Dans la nouvelle Angelo, Ivan, un footballeur dilettante de talent est détesté du capitaine de l’équipe qui l’a à peine recruté, celui-ci se sentant menacé dans sa position de leader indiscuté de l’équipe et du quartier. Ivan est soumis par son rival, Angelo, à une véritable "tempête vampirique" aux proportions impressionnantes, au point de perdre contact avec ses propres sentiments et d’accomplir une série d’actes irrationnels, profanes et masochistes: il est d’abord en proie à un accès de culpabilité absurde à l’égard de son persécuteur, refuse ensuite de boire une eau miraculeuse qui prend sa source sous l’église où il va prier et pour finir, ignore jusqu’au miracle du Christ qui se meut et lui parle pour lui indiquer l’issue, hors du cauchemar où il a été précipité.

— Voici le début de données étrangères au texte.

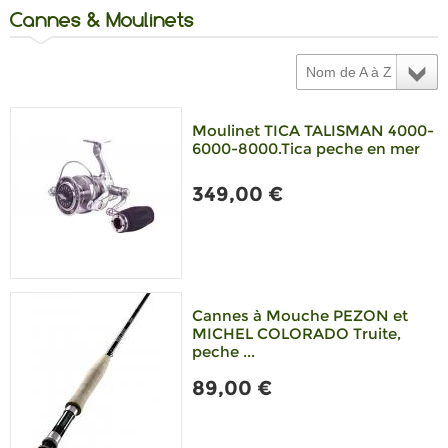
Cannes & Moulinets
Nom de A à Z
Moulinet TICA TALISMAN 4000-
6000-8000.Tica peche en mer
349,00 €
Cannes à Mouche PEZON et
MICHEL COLORADO Truite,
peche ...
89,00 €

Comme sorti de nulle part, apparut à côté de la porte de la sacristie un homme avec un plateau à la main. Il y avait sur le plateau quatre ou cinq petites coupes, de celles en cornets, taillées dans un verre de camelote, qui dans les foyers modestes étaient utilisées pour servir le vin doux aux invités. "Une nouvelle forme de célébration eucharistique?", se demanda Ivan. Marisella prit un des verres et en but le contenu d’un trait, retournant ensuite rapidement à sa place. L’homme, qui devait être le sacristain, fit circuler le plateau parmi le peu de personnes présentes, chacune d’entre elles répéta le geste de Marisella. Quand il arriva auprès d’Ivan, l’homme souleva légèrement le plateau pour le presser de se servir. Ivan était fasciné pas cette scène qui semblait lourde de sous-entendus magiques. Elle lui rappela un épisode de l’histoire du Saint Graal, et l’espace d’un moment il se sentit un chevalier de la Table Ronde. Mais le sentiment de la faute se frayait dans son cœur. Comme dans le cœur de Lancelot qui n’aurait jamais eu le Graal. Il fit un geste qui signifiait: "Non, merci". Le sacristain le regarda de travers, puis prit le verre et but. Alors qu’Ivan se hâtait vers la sortie pour rejoindre Marisella qui poussait déjà les portes de l’église, il se prenait encore pour Lancelot sans se rendre compte qu’au lieu de trahir un roi, c’est lui-même qui avait essuyé trahisons et vengeances; et que sa seule faute était bien au contraire d’avoir été élu. Une des petites vieilles présentes dans l’église poussa un cri étouffé: il lui avait semblé voir le crucifix bouger. Mais Ivan, qui avait déjà atteint les portes, n’y prêta pas attention. "Pas Lancelot, mais Galaad", répétait derrière lui le crucifix, d’une voix fatiguée et affligée. Mais lui n’entendait pas, parce que l’illusion de la faute rend sourd aux paroles de la vie.